Friday, February 08, 2013

Reading Academic Papers

Today marks the day that I have been working on my dissertation for one month.  By "working" I mean that I have been devoted full-time to the endeavor; last semester the time I put in was severely limited due to the course I was teaching.

And what I have been doing the past month: reading, mostly.  A little bit of writing as I try to organize, collect, and synthesize the material I've been reading.  But mostly reading.

Reading academic papers is a bit like reading poorly written textbooks.  The value in the writing is not in how it is said but in what is trying to be communicated; there is no poetry in these papers.  The papers are not entertaining, there is no florid language; at best, they are interesting because of the results they present and the conclusions they purport.

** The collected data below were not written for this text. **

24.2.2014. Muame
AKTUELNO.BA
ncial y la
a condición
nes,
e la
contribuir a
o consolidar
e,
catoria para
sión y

"Reading" is even a strong word for what I'm doing; mostly its just skimming.  Read the abstract, maybe a little bit of the introduction, read the section headings, look at the tables, charts, and graphs (even graduate students like pictures more than words), and slowly skim the results and conclusions.   I highlight any important details I happen to catch, rate the paper on its expected usefulness, and sort it into folders that I've set up for my dissertation.  I "read" most papers I for the first time in less than ten minutes, more interesting ones that I know will be useful I spend a bit more time on, looking for specific details.

So how many of these have I "read" this past month: 214.

I've got 32 in the queue and am constantly adding more, usually referenced from a paper I'm currently reading.  There is also a significant subarea of my research I haven't specifically been reading in so you can be sure that there will be more reading once these 32 are done.